In response, Russia described Trump's comments as "extremely unhelpful" as said it would work hard to keep the agreement alive. 

"We are gradually coming to the conclusion that an internal decision by the US to leave the [deal] has already been made or is close to being made," Deputy Foreign Minister Sergei Ryabkov said in an interview with Interfax news agency on Saturday.

"This could be one of Washington's big foreign policy mistakes, a big miscalculation in American policy," he said.

Germany said Friday it remained committed to the deal and that it would consult with “European partners to find a common way forward.”

'This could be one of Washington's big foreign policy mistakes, a big miscalculation in American policy'

- Sergei Ryabkov, Russian Deputy Foreign Minister 

"The federal government will continue to campaign for the full implementation of the nuclear agreement," a German foreign ministry spokeswoman said.

A senior US administration official said Friday that Trump wants the Iran deal strengthened with a follow-on agreement in 120 days or the United States will unilaterally withdraw from the international pact.

Trump had privately chafed at having to once again waive sanctions on a country he sees as a rising threat in the Middle East. The official said his action on Friday "will be the last such waiver he will issue".

While Trump approved a sanctions waiver, the treasury department decided to impose new, targeted sanctions against 14 Iranian entities and people.

Iranian Foreign Minister Mohammad Javad Zarif responded on Twitter that the deal was not renegotiable and that Trump's stance "amounts to desperate attempts to undermine a solid multilateral agreement."

Some of the new sanctions announced by the Treasury Department are a response to crackdowns on anti-government protests in Iran in which access to social media was blocked, according to a Washington Post report.

The designations include Iran’s Supreme Council of Cyberspace and its subsidiary, the National Cyberspace Center, which police the Internet, restricting access to various websites that challenge the government as well as the proxies and virtual private networks many Iranians rely on to get around the controls.

Trump had lengthy discussions on Thursday with Secretary of State Rex Tillerson, national security adviser HR McMaster and others about the deal, which was reached during the presidency of Democrat Barack Obama.

Trump will work with European partners on a follow-on agreement that enshrines certain triggers that the Iranian government cannot exceed related to ballistic missiles, said a senior administration officials who briefed reporters on the decision.

One official said Trump would be open to remaining in a modified deal if it were made permanent.

Trump also wants Congress to modify a law that reviews US participation in the nuclear deal to include "trigger points" that if violated would lead to the United States reimposing its sanctions, the official said.

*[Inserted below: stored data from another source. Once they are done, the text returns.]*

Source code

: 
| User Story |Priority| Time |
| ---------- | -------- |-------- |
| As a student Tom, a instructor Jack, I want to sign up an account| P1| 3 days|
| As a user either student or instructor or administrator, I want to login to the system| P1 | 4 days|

This would not entail negotiations with Iran, the official added, but rather would be the result of talks between the United States and its European allies. Work already has begun on this front.

Trump has argued behind the scenes that the nuclear deal makes the United States look weak, a senior US official said. The argument for staying in was to allow time to toughen the terms of the agreements.

A decision to withhold a waiver would have effectively ended the deal that limits Iran’s nuclear program. The 2015 agreement between the United States and Iran also was signed by China, France, Russia, Britain, Germany and the European Union, and they may have been unlikely to join the United States in reimposing sanctions.